De bar em bar esperou ansioso o dia amanhecer.

Todo mundo estranhou, pois foi a primeira vez, em tantos anos, que chegava atrasado à repartição todo desalinhado. Os olhos esbugalhados denotavam o sono não dormido.

Sentou-se a sua mesa como se nada tivesse acontecido para furor da sua chefa que veio pronta para lhe dar o esculacho.

Quando ela iniciou a vociferação ele agora já alforriado alucinadamente despejou e cumpriu tudo o que tinha imaginado. Xingou-a de puta, vaca esquelética. Grudou-a facilmente, e a vista do público atônito presente, arrancou-lhe as calcinhas cuspindo na bunda dela. Subiu em cima da mesa, arriando as calças, emporcalhou de merda papeis e outros apetrechos que sua chefa tinha. E por fim, ali em cima da mesa, de pé a sua frente, com as calças arriadas até aos joelhos parecendo um libertino se masturbou doidamente.

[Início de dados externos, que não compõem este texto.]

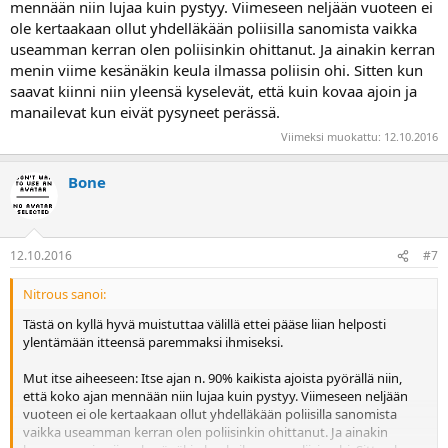
mennään niin lujaa kuin pystyy. Viimeseen neljään vuoteen ei
ole kertaakaan ollut yhdelläkään poliisilla sanomista vaikka
useamman kerran olen poliisinkin ohittanut. Ja ainakin kerran
menin viime kesänäkin keula ilmassa poliisin ohi. Sitten kun
saavat kiinni niin yleensä kyselevät, että kuin kovaa ajoin ja
manailevat kun eivät pysyneet perässä.
Viimeksi muokattu:
12.10.2016
Bone
12.10.2016
#7
Nitrous sanoi:
Tästä on kyllä hyvä muistuttaa välillä ettei pääse liian helposti
ylentämään itteensä paremmaksi ihmiseksi.
Mut itse aiheeseen: Itse ajan n. 90% kaikista ajoista pyörällä niin,
että koko ajan mennään niin lujaa kuin pystyy. Viimeseen neljään
vuoteen ei ole kertaakaan ollut yhdelläkään poliisilla sanomista
vaikka useamman kerran olen poliisinkin ohittanut. Ja ainakin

Antes que a policia chegasse, abriu corredor entre a multidão estupefata e saiu a passos lentos e seguro para a rua. Foi até a caixa econômica para sacar um dinheiro, colocar o restante na poupança e sair pelo mundo.

- Puta que o pariu! Isto não é possível! Gritava feito um doido conferindo o resultado. Quase morreu. Tinha chegado um pouco antes da polícia que estava em seu encalço. Foi preso em camisa de força e levado para o manicômio.

Acertou ele e mais um montão de sonhadores apenas os cinco primeiros números dos seis da mega sena que deveria acertar.

O jornal do dia seguinte estampava seu rosto com uma manchete bombástica dizendo: - Funcionário louco defeca e se masturba na frente da chefa.